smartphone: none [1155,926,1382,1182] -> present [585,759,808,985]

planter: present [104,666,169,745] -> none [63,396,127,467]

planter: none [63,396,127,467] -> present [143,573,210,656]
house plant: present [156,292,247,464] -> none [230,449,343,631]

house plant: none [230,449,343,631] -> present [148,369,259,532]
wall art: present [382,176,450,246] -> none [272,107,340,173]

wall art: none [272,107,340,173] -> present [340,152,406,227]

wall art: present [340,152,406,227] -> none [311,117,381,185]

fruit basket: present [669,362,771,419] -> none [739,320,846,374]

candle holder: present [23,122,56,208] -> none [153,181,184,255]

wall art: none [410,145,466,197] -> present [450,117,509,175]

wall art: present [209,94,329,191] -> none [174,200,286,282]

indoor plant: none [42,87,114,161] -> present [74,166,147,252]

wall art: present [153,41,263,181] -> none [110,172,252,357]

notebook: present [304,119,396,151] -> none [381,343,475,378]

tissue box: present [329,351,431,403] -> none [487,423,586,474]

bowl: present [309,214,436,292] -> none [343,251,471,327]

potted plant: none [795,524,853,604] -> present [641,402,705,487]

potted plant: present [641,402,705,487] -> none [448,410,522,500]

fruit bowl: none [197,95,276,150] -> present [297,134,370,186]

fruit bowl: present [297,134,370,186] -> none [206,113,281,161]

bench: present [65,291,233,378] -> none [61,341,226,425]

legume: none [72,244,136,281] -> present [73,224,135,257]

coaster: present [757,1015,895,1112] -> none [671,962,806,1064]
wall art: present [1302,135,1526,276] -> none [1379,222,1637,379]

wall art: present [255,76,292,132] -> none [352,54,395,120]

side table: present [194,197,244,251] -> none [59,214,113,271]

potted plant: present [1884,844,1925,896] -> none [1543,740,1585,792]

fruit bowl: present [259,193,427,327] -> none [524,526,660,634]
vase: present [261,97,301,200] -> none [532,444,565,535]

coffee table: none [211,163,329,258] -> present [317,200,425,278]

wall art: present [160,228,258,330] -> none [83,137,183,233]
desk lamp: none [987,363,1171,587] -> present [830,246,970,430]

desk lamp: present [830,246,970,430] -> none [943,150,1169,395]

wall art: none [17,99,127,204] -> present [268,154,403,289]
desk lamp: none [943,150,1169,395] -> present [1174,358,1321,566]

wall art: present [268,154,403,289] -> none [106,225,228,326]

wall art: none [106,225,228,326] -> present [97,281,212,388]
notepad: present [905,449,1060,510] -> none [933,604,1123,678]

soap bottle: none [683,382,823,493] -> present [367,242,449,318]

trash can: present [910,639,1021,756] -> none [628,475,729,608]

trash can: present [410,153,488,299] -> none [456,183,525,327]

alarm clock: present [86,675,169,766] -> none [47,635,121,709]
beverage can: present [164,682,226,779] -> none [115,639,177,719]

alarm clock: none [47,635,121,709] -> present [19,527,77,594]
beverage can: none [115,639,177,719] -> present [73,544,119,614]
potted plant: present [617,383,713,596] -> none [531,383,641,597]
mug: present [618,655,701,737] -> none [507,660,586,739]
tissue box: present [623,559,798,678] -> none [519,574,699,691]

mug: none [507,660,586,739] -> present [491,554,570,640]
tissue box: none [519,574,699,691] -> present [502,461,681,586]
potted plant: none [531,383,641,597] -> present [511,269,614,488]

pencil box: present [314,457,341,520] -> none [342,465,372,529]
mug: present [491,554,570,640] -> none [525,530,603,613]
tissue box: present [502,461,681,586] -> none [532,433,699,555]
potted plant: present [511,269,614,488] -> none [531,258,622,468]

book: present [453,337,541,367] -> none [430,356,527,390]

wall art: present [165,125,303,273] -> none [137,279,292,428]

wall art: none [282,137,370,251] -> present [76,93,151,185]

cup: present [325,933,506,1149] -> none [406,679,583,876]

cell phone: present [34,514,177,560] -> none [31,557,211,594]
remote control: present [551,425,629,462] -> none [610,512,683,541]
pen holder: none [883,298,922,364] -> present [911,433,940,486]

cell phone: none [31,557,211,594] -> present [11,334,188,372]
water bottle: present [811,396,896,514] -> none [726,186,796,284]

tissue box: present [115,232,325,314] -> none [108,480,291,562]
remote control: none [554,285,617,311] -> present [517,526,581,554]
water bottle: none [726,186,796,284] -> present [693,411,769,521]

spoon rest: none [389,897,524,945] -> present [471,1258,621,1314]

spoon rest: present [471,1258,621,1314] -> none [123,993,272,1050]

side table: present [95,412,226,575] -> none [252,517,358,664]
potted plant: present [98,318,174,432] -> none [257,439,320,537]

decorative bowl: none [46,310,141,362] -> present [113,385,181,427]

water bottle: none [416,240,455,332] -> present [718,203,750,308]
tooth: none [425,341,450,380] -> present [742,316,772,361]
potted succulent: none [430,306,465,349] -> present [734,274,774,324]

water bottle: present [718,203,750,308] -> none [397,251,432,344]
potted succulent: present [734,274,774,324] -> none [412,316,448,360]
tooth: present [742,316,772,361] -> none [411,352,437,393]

----

Locate "potted succulent: present" in the data above. Then repeat, exactly, its line and each line after it through the last, adding nothing.

§ **Result for this exercise**
potted succulent: present [734,274,774,324] -> none [412,316,448,360]
tooth: present [742,316,772,361] -> none [411,352,437,393]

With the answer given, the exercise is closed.